I have not been happy with my Macbeth unit for some time. I sat down with my department chair today and brainstormed, and I have come up with a new plan that includes some serious tweaking and a performance task that I’m in love with (I only hope the students will be, too). I have left my old unit plan up for comparison.

I spent most of the evening reading through Shakespeare Set Free: Teaching A Midsummer Night’s Dream, Romeo and Juliet, and Macbeth, and I have decided that most of the unit will consist of lesson plans from this text. Even if you decide not to use all the lessons in this book, it’s an invaluable resource and perhaps one of the single most important additions to your professional library if you teach Shakespeare. Almost all of my learning plan consists of lessons from this book, and because of copyright restrictions, I have provided only the page numbers for your reference.

I used Wordle to create the Macbeth Wordle/word cloud I reference in the learning plan. You can easily create one, too. I would advise taking out words like “exit, exeunt, Macbeth, and lady” as well as other character names as they will skew the word counts in favor of character names instead of common words, such as “blood, night, sleep, and hands.”

The lesson I called “If it were done” comes from Joe Scotese and can be found at his site A Way to Teach. You will need to register and earn at least five points before you can download this lesson.
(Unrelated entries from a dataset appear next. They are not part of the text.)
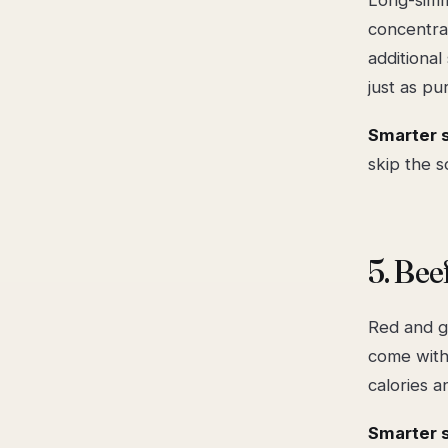
concentra
additiona
just as pur
Smarter 
skip the s
5. Bee
Red and g
come with
calories a
Smarter 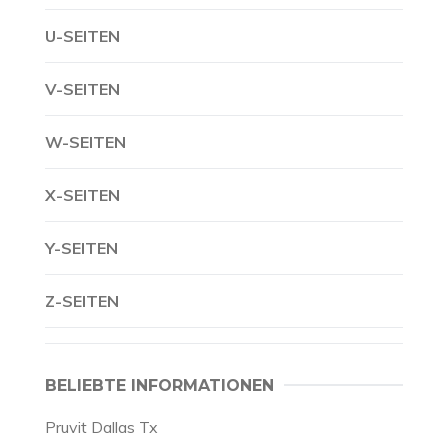
U-SEITEN
V-SEITEN
W-SEITEN
X-SEITEN
Y-SEITEN
Z-SEITEN
BELIEBTE INFORMATIONEN
Pruvit Dallas Tx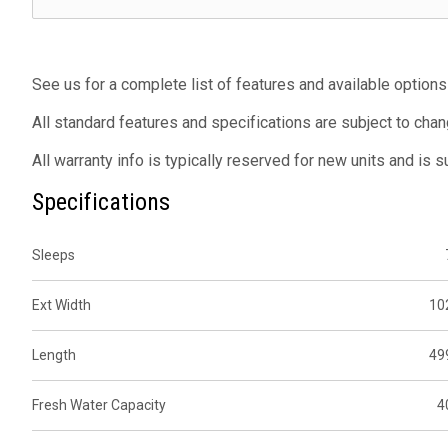
See us for a complete list of features and available options
All standard features and specifications are subject to chan
All warranty info is typically reserved for new units and is 
Specifications
Sleeps
Ext Width
10
Length
49
Fresh Water Capacity
4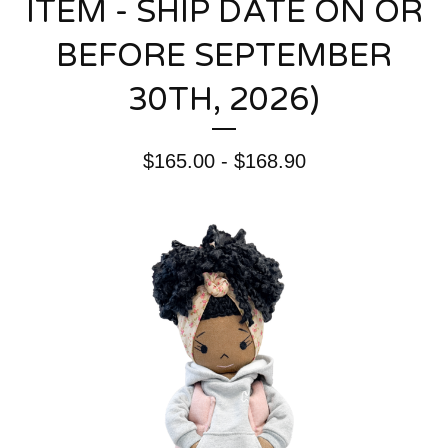
ITEM - SHIP DATE ON OR
BEFORE SEPTEMBER
30TH, 2026)
$
165.00 -
$
168.90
Joe has a great site, and I highly encourage you to join up, particularly if you teach British literature or Shakespeare in any capacity. Essentially, the lesson involves a close reading of Macbeth’s soliloquy alongside a version from Shakespeare Made Easy; students learn that Shakespeare says a great deal on many levels with his word choices (this activity will really blow their minds; it blew mine!), and that modern translations cannot adequately substitute for the original.
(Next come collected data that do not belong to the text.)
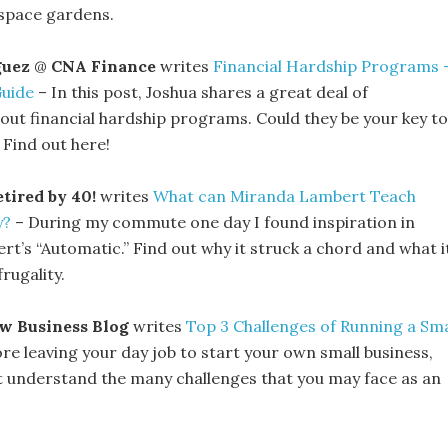
-space gardens.
guez
@
CNA Finance
writes
Financial Hardship Programs 
Guide
– In this post, Joshua shares a great deal of
out financial hardship programs. Could they be your key to
Find out here!
tired by 40!
writes
What can Miranda Lambert Teach
y?
– During my commute one day I found inspiration in
t’s “Automatic.” Find out why it struck a chord and what i
rugality.
w Business Blog
writes
Top 3 Challenges of Running a Sma
re leaving your day job to start your own small business,
st understand the many challenges that you may face as an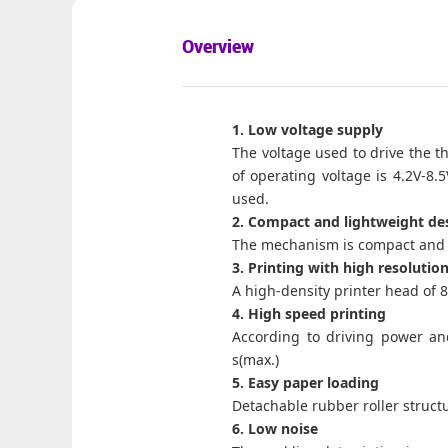
Overview
1. Low voltage supply
The voltage used to drive the th
of operating voltage is 4.2V-8.
used.
2. Compact and lightweight de
The mechanism is compact and l
3. Printing with high resolutio
A high-density printer head of 
4. High speed printing
According to driving power and
s(max.)
5. Easy paper loading
Detachable rubber roller struct
6. Low noise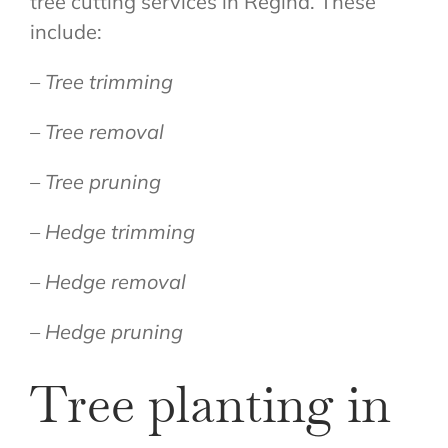
tree cutting services in Regina. These
include:
– Tree trimming
– Tree removal
– Tree pruning
– Hedge trimming
– Hedge removal
– Hedge pruning
Tree planting in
Finally, you can download a PDF of my performance task. It is customized for my class. If you would like, you may keep the PDF I created for my class, but you won’t be able to make changes to it.

Addendum: I can no longer customize these handouts. Please feel free to use the one I shared here.
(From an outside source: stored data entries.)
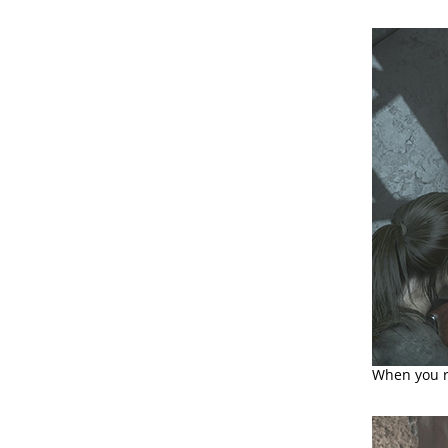
When you r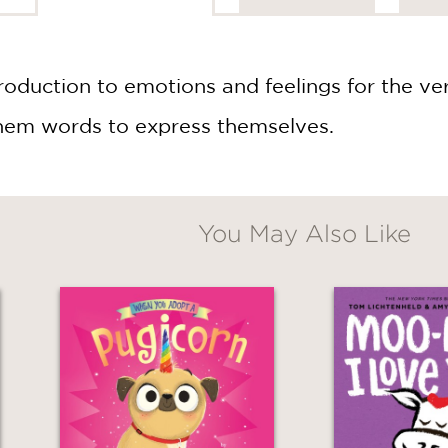
roduction to emotions and feelings for the very
them words to express themselves.
You May Also Like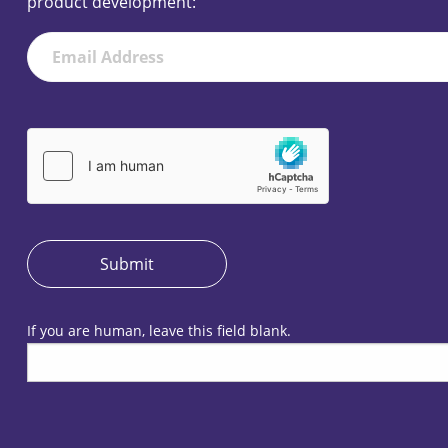
product development:
Newsletter
Submit
If you are human, leave this field blank.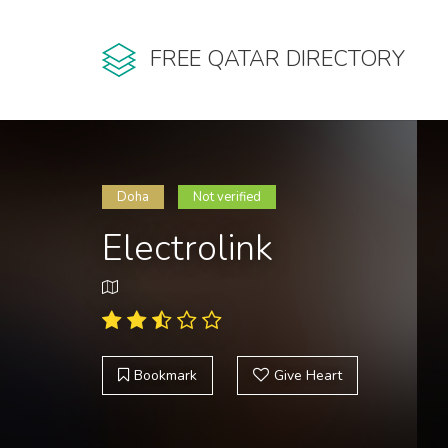
FREE QATAR DIRECTORY
Doha
Not verified
Electrolink
Bookmark
Give Heart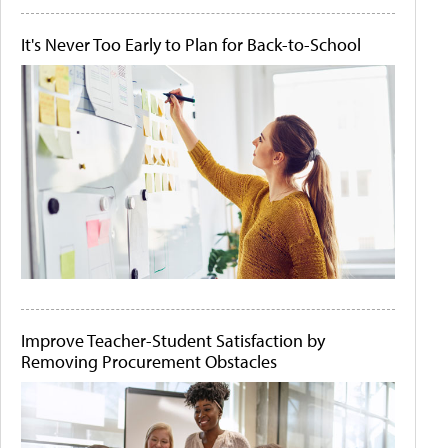
It's Never Too Early to Plan for Back-to-School
Improve Teacher-Student Satisfaction by
Removing Procurement Obstacles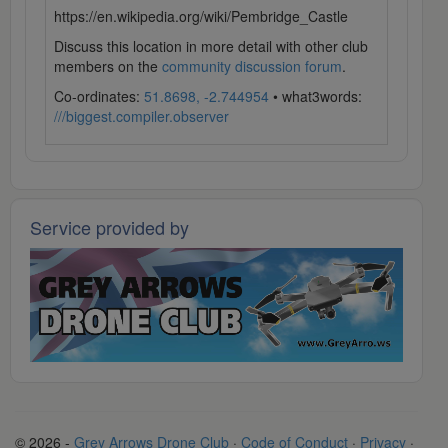
https://en.wikipedia.org/wiki/Pembridge_Castle
Discuss this location in more detail with other club
members on the
community discussion forum
.
Co-ordinates:
51.8698, -2.744954
• what3words:
///biggest.compiler.observer
Service provided by
© 2026 -
Grey Arrows Drone Club
·
Code of Conduct
·
Privacy
·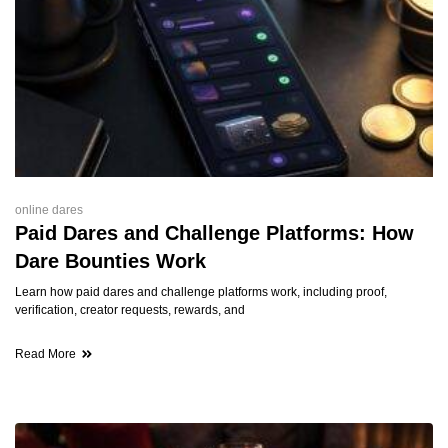
online dares
Paid Dares and Challenge Platforms: How
Dare Bounties Work
Learn how paid dares and challenge platforms work, including proof,
verification, creator requests, rewards, and
Read More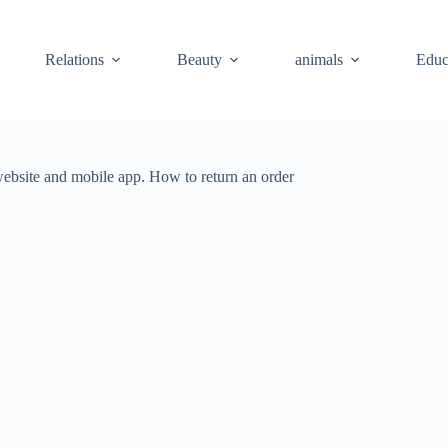
Relations
Beauty
animals
Educ
website and mobile app. How to return an order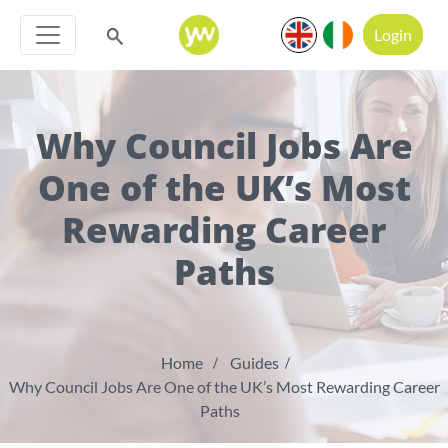
Login
Why Council Jobs Are
One of the UK’s Most
Rewarding Career
Paths
Home
Guides
Why Council Jobs Are One of the UK’s Most Rewarding Career
Paths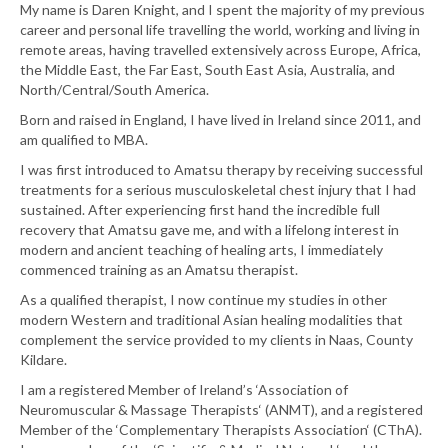
My name is Daren Knight, and I spent the majority of my previous
career and personal life travelling the world, working and living in
remote areas, having travelled extensively across Europe, Africa,
the Middle East, the Far East, South East Asia, Australia, and
North/Central/South America.
Born and raised in England, I have lived in Ireland since 2011, and
am qualified to MBA.
I was first introduced to Amatsu therapy by receiving successful
treatments for a serious musculoskeletal chest injury that I had
sustained. After experiencing first hand the incredible full
recovery that Amatsu gave me, and with a lifelong interest in
modern and ancient teaching of healing arts, I immediately
commenced training as an Amatsu therapist.
As a qualified therapist, I now continue my studies in other
modern Western and traditional Asian healing modalities that
complement the service provided to my clients in Naas, County
Kildare.
I am a registered Member of Ireland’s ‘Association of
Neuromuscular & Massage Therapists‘ (ANMT), and a registered
Member of the ‘Complementary Therapists Association‘ (CThA).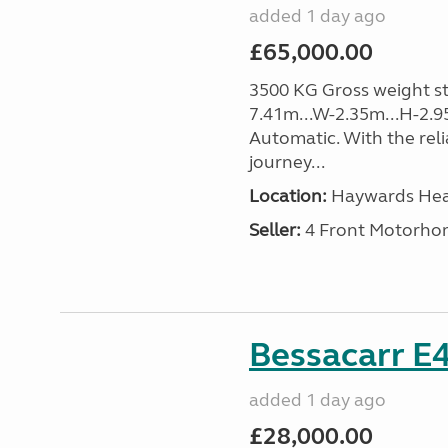
added 1 day ago
£65,000.00
3500 KG Gross weight sta
7.41m...W-2.35m...H-2.9
Automatic. With the rel
journey...
Location:
Haywards Heat
Seller:
4 Front Motorho
Bessacarr E4
added 1 day ago
£28,000.00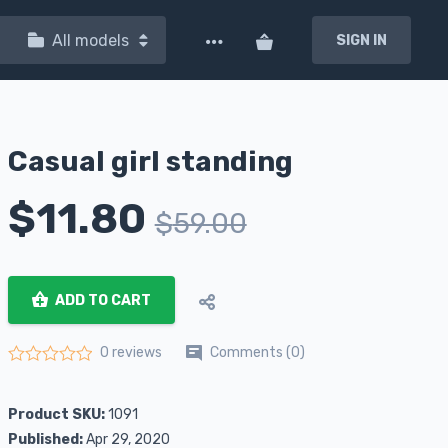
All models
SIGN IN
Casual girl standing
$
11.80
$
59.00
ADD TO CART
Comments (0)
0 reviews
Rated
0
out of 5
Product SKU:
1091
Published:
Apr 29, 2020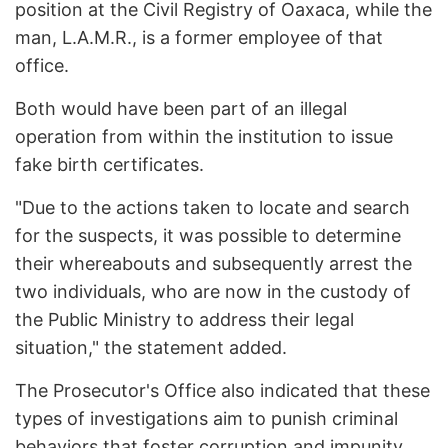
position at the Civil Registry of Oaxaca, while the
man, L.A.M.R., is a former employee of that
office.
Both would have been part of an illegal
operation from within the institution to issue
fake birth certificates.
"Due to the actions taken to locate and search
for the suspects, it was possible to determine
their whereabouts and subsequently arrest the
two individuals, who are now in the custody of
the Public Ministry to address their legal
situation," the statement added.
The Prosecutor's Office also indicated that these
types of investigations aim to punish criminal
behaviors that foster corruption and impunity.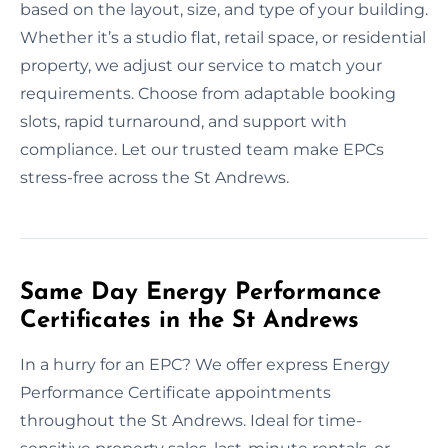
based on the layout, size, and type of your building.
Whether it’s a studio flat, retail space, or residential
property, we adjust our service to match your
requirements. Choose from adaptable booking
slots, rapid turnaround, and support with
compliance. Let our trusted team make EPCs
stress-free across the St Andrews.
Same Day Energy Performance
Certificates in the St Andrews
In a hurry for an EPC? We offer express Energy
Performance Certificate appointments
throughout the St Andrews. Ideal for time-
7 thoughts on “Macbeth Unit Plan”

  1. I'm impressed by your initiative to revise and collaborate to improve teaching. I hope you'll write about this process during and after the unit too.

    1. Thanks, Ryan. I am all about collaboration. I also tweak what I'm doing every year. I don't understand teachers who do the same thing every year without examining the results. I'm not sure what you mean about writing about the process—how I composed the unit? Why I questioned the performance task? I'd be happy to elaborate. Just let me know what your questions are.

  2. AHAhahaha…. I cannot BELEEV you posted this right after I picked up my SSF tonight. WUHU! Now I can just use YOUR unit plan. ^.^

    Excepting that since we're on blocks I'll need to reconfigure most of the Folger stuff. I might be able to give it 2.5 weeks.

    Beautiful work on the PDF, btw! Will you give a color printout to your students, or photocopy it? Oo, or are you going paperless?

    1. I am going to put the handout on Edline and ask them to download and print it on their color printers at home if they want a printed copy. We could potentially go paperless, but we're not quite there yet. I am gradually working toward it, though.

  3. Dana, I'm using SSF for my entire Macbeth unit in the spring too– I used a few lessons last year but didn't have time to use more, and this spring, I will have much more time!

    How did you make that PDF, graphics-wise? I've been thinking about ways to make my assignment sheets more visually interesting.

    1. Jackie, I designed it using Apple's iWork program called Pages, which is its word processor. iWork also comes with Keynote (presentation), and Numbers (like Excel). I think it's supposed to be Apple's answer to Office. I have to say for looks, they have Microsoft beat. I haven't used Numbers, but Keynote is my favorite presentation software. It's so much more beautiful than PowerPoint. Pages I've used a few times (this being one), and it really does a nice job on complex handouts like this one.